В Грезах, если быть точнее. Но она не может этого знать! Ведь никаких голосов не существует.
– Хорошо, – «сдаюсь» я, чтобы Мьёль немного пришла в чувства. Ей нужно успокоиться, понять, что я – далеко не то зло, которого стоит бояться. – Просто посмотри по сторонам. Видишь? Здесь только ты и я. Нет никого, кто бы мог говорить тебе эти странные вещи. То, что ты слышишь – всего лишь боль в голове. У тебя рана, вот здесь, – я медленно показываю на себе и вижу, что мне удалось перетянуть на себя внимание моей несчастной Белой королевы. – Если ты вспомнишь весь день и весь вечер до этого момента, то поймешь, что единственный голос в твоей голове может быть лишь голосом усталости.
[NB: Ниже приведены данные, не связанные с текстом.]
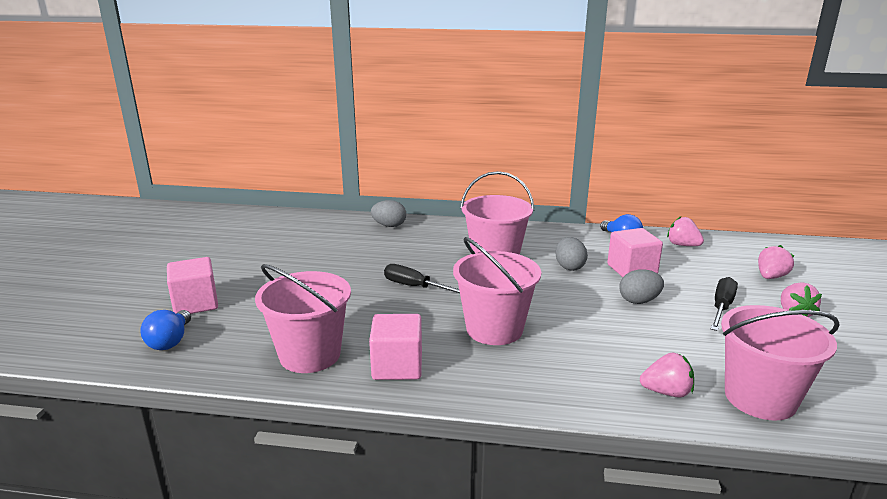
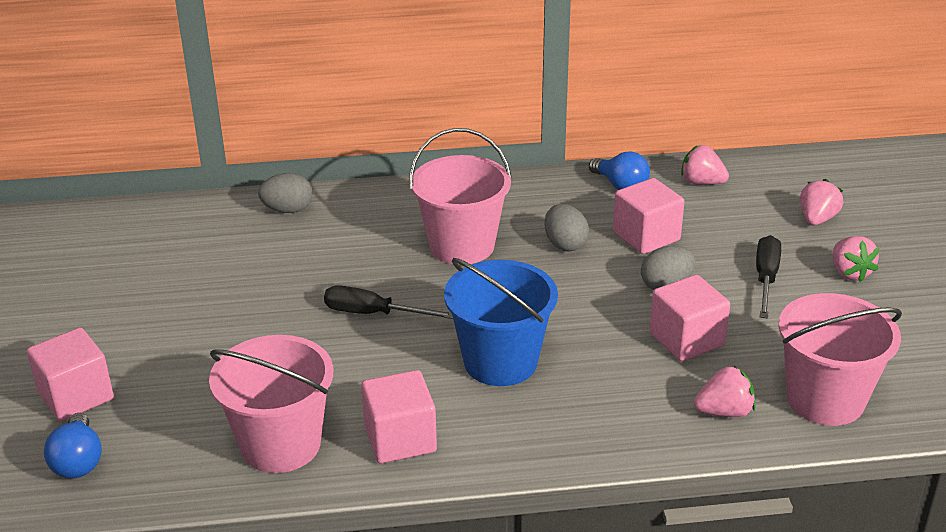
camera: 15 degrees left, 10 degrees up
(494, 329) = (500, 362): pink bucket -> blue bucket
(646, 337) = (686, 339): none -> pink cube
Она медленно, словно время замерло для нее одной, моргает. С опаской тянется рукой к ушибу, морщится, когда пальцы натыкаются на еще свежую рану. И снова моргает. А когда снова поднимает взгляд, я с облегчением замечаю, что ее зрачки снова стали нормальными. Правда сейчас это уже не имеет значения, ведь у меня есть лишь короткая передышка, прежде чем демоны моей маленькой Мьёль снова полезут наружу.
– Раслер, я…
Она не успевает закончить, потому что я действую раньше. Шаг – и рядом с ней. Привычным движением срываю перчатку, обхватываю запястье своей жены – и до боли вдавливаю пальцы в ее плоть. Мьёль вскрикивает, на ее лице такая жуткая боль, но я не позволяю ослабить свою решимость.
– Спи, моя Белая королева, – шепчу я в ее умирающий взгляд. – Завтра будет новый день.